The Scene of the Crime features a dozen true-crime stories, though nearly half the book is given over to the Mark Lundy case. Outside of that we get lurid tales of botched deals and cold-blooded murders, of abuse and murk. And the not at all tall but towering-in-their-own-way crime reports from Timaru.
From sneaking in to have a look at the Rolf Harris trial in England while ostensibly on a book-reading gig, to sitting down with Lundy, possibly sympathising with Clint Rickards and drawing out both dark humour and genuine pathos, The Scene of the Crime is a page-turner, indeed it reads – speeding by – like a crime thriller.
And just what is the problem here – that bad people do bad things; that some people get caught out; or that the justice system allows a bunch of fascinating and preposterous, annoying and interesting, painful and (apparently) necessary Kiwis, with our foibles and prejudices and thin-end-of-the-wedge grasp, to be the jury?
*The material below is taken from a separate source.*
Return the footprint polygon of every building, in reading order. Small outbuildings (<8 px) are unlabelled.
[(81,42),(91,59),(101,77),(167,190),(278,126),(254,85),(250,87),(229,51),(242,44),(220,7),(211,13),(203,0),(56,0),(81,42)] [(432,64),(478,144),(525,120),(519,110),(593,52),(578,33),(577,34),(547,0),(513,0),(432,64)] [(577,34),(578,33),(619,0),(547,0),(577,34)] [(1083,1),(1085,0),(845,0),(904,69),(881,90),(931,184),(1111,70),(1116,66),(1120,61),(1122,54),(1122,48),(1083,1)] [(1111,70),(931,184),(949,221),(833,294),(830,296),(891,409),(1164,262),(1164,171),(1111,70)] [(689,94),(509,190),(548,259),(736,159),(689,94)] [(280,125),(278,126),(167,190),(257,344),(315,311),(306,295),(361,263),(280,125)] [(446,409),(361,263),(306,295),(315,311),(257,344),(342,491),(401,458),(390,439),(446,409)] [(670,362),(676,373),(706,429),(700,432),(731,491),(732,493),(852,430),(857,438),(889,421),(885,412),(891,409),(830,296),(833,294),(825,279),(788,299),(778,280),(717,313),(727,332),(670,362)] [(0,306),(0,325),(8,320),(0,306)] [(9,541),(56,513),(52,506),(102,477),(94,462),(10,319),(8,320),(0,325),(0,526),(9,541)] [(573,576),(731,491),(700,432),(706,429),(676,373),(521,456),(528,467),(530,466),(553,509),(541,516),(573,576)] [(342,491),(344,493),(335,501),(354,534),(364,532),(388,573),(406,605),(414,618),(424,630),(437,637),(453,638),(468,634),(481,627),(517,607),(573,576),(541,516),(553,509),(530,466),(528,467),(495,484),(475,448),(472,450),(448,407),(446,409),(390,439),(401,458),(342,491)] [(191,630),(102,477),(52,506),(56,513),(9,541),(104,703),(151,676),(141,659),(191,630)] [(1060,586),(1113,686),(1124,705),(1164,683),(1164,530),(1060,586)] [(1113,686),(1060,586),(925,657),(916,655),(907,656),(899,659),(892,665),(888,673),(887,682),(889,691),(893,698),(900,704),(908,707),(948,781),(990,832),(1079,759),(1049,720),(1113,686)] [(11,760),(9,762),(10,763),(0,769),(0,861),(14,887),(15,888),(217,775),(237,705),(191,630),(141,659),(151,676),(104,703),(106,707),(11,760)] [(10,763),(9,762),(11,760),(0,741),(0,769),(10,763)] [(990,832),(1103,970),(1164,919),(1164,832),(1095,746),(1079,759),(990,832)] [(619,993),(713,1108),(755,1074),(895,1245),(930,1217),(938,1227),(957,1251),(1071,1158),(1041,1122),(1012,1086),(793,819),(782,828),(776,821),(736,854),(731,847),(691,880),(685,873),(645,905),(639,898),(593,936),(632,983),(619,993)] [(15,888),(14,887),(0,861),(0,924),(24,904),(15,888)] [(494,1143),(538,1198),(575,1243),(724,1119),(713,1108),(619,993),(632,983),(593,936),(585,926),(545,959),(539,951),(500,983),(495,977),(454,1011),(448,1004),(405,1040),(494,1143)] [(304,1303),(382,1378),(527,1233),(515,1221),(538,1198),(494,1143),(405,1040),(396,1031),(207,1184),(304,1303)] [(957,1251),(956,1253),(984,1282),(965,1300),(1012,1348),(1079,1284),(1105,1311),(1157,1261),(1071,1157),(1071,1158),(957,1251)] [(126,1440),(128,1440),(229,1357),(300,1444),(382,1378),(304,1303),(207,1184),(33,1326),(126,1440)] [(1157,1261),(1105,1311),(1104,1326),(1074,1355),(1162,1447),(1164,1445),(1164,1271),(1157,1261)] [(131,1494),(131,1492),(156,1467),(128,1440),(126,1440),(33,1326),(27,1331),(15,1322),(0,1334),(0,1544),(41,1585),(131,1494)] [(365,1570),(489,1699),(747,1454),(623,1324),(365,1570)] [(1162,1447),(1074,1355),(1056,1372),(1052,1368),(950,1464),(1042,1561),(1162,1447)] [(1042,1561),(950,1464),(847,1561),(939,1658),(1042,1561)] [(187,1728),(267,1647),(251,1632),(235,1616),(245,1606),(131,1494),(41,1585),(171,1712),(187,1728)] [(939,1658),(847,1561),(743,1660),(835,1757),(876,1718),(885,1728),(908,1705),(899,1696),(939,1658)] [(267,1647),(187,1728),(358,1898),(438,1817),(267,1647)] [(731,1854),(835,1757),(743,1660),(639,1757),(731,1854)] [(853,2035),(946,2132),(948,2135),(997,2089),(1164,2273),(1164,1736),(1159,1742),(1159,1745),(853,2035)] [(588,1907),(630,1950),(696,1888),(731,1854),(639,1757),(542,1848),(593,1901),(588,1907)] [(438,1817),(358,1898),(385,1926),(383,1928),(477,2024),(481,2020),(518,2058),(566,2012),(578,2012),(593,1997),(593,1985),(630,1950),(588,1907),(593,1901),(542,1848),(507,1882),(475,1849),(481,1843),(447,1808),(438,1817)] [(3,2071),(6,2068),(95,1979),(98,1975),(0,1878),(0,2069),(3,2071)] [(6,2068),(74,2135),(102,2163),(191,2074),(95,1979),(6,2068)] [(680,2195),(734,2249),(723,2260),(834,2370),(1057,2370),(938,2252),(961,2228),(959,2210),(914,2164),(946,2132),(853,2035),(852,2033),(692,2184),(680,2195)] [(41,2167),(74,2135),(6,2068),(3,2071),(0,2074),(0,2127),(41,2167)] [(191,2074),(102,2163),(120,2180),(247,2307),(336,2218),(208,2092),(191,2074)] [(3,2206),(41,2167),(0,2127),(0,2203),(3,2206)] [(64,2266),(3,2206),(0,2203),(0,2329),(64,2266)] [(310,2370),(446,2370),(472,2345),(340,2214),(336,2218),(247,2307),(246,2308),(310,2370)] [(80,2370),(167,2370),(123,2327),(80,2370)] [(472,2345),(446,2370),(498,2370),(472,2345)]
It isn’t that Braunias has all of the answers, or even asks all of the questions. But he does provide the most comprehensive overview of a collective psyche.
There’s no one else writing in New Zealand and about New Zealand that so deeply gets the oddness and isolation of this country and has a worldview both shaped by it and bigger than it. Braunias is also the journalistic equivalent of an unreliable narrator – we trust he will turn up and we learn to trust that he is speaking his truth, his version of it, but we can never quite be sure when the whim of finding almost everything contemptible will surprise and delight or startle possibly disappoint. Which is why you keep on reading. And sincerely hope he keeps on writing. He’s getting better with each book – forgive the churlishness of that but it’s true – better even with each and every article.
And if you need one further recommendation for this must-read book pop on over to the Amazon page where the final customer review simply says: The author shows no knowledge of the law. Instead he shows his conceit and disgust. Full of tabloid style gossip, this is not to be taken seriously.
Why, you could almost believe it’s Steve Braunias in disguise, smirking to himself as he hides that comment behind a pen-name. At any rate it could work as the blurb. Just as the best New Zealand writer writing the best New Zealand book about New Zealand and for New Zealanders might also work.